I never thought of myself as a masochist, but there's really no other explanation for my continued flagellation at the feet of som tom.
Ah som tom: cold, hot, sour, sweet. Here are the things I'm sure are in it: shredded green papaya, tomatoes, raw garlic, lime, nam pla, peanuts, green beans and, of course, the chilies. These ingredients are combined in sweet matrimony with a mortar and pestle and then eaten with handfuls of sticky rice (it's for the burning). The result is a combustible miracle of tart lime, cool vegetables, earthy peanuts and heat, lots of heat.

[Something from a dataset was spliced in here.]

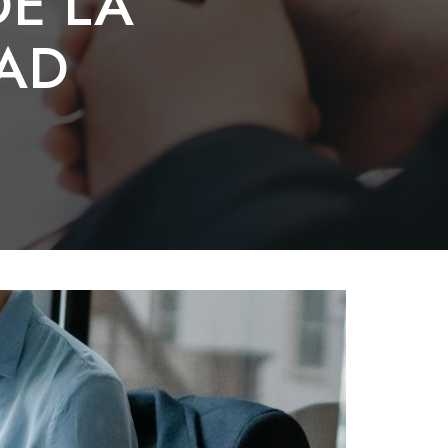
DE LA
DAD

We've been eating it a lot—brought home in plastic bags from the night market, eaten alongside grilled chicken from a stall by the river in the middle of the day, or, well, pretty much whenever its available.
Today, I was in Ao Nang (a small beach town that serves as a launching pad for many of the better beaches near Krabi) and decided on a snack. I went to a street food vendor and ordered som tom. The woman seemed a bit peeved—it's labor intensive—but after cracking a few jokes about me in Thai with her coworkers who were peeling and deviening shrimp on the curb, she got over it. She held up a small red pepper. I replied, "Not too spicy." She held up the universal sign for "a little bit"—forefinger and thumb held close together—and cut the pepper in half.
When she brought me the plate I thought I was going easy on myself—hey, maybe it wouldn't be spicy enough!—but then I took the first bite. And started sweating. Then my nose started the inevitable drip, drip, drip. (Sulli has told me that her Thai co-teachers always laugh at her runny nose; the woman in Ao Nang laughed too.)
After the heat (finally) fades, all that's left is the hum of garlic, and the desire for more.
(For you Nashvillians, Siam Cafe on Nolensville makes a decent version.)